■ WHAT TO PRODUCE
Using the material that follows, work out how many lines include the word "exposed". Your answer should be that number only.
**** INPUT MATERIAL
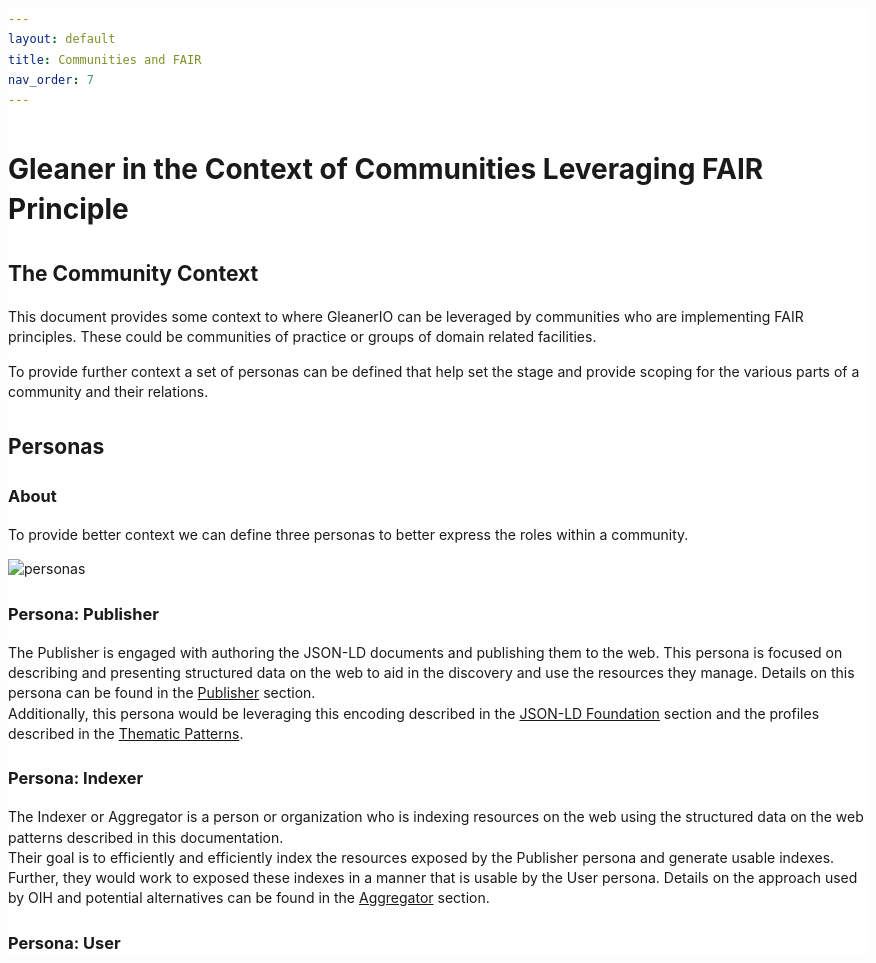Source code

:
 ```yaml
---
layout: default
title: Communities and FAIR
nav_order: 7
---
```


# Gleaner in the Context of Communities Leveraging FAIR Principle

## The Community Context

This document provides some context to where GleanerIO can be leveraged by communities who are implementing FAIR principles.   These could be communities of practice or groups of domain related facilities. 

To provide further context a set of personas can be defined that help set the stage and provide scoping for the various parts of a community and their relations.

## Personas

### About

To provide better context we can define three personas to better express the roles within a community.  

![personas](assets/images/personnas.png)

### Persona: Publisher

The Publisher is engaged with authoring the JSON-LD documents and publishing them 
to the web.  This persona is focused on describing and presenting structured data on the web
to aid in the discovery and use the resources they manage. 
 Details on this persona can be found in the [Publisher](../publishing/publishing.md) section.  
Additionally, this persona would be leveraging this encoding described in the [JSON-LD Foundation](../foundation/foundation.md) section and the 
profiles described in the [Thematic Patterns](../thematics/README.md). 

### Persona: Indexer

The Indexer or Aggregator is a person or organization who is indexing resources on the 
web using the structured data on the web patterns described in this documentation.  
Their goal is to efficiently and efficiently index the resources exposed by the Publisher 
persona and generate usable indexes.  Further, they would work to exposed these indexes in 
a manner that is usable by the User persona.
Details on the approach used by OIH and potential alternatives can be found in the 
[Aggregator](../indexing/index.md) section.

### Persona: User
********
**** INPUT MATERIAL
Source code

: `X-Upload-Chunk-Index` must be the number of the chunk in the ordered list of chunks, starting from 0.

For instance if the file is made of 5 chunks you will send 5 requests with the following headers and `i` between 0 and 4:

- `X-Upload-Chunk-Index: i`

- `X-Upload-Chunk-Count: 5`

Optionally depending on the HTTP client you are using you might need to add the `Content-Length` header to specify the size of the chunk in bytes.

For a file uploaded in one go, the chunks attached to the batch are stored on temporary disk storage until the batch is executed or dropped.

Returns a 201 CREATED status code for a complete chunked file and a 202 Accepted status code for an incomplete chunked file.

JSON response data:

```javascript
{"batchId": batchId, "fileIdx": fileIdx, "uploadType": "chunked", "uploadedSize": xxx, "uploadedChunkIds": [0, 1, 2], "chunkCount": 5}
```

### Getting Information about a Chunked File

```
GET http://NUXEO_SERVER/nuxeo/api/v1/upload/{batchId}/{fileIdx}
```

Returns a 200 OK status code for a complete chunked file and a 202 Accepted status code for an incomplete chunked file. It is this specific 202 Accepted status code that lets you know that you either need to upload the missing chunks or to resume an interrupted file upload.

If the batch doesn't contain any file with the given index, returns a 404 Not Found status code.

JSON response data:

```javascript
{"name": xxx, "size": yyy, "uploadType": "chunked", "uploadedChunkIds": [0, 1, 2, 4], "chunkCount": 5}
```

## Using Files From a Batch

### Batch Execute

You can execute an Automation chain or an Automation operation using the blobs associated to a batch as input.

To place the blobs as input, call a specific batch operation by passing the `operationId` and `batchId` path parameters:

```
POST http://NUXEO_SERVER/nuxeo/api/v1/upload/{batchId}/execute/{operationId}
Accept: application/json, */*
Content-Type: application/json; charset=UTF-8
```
********
■ ANSWER BOX
2